_ASSIGNMENT_
Find all lines below containing the string "статья" and return them.

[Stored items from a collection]
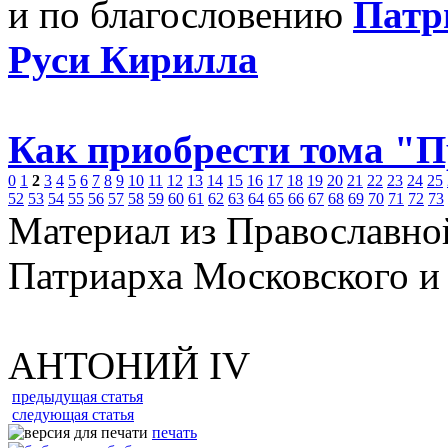
и по благословению
Патр
Руси Кирилла
Как приобрести тома "
0
1
2
3
4
5
6
7
8
9
10
11
12
13
14
15
16
17
18
19
20
21
22
23
24
25
52
53
54
55
56
57
58
59
60
61
62
63
64
65
66
67
68
69
70
71
72
73
Материал из Православно
Патриарха Московского и
АНТОНИЙ IV
предыдущая статья
следующая статья
печать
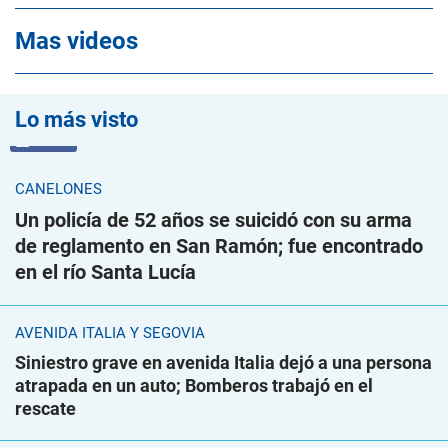
Mas videos
Lo más visto
VIDEO
CANELONES
Un policía de 52 años se suicidó con su arma
de reglamento en San Ramón; fue encontrado
en el río Santa Lucía
AVENIDA ITALIA Y SEGOVIA
Siniestro grave en avenida Italia dejó a una persona
atrapada en un auto; Bomberos trabajó en el
rescate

_PROBLEM SOLUTION_
предыдущая статья
следующая статья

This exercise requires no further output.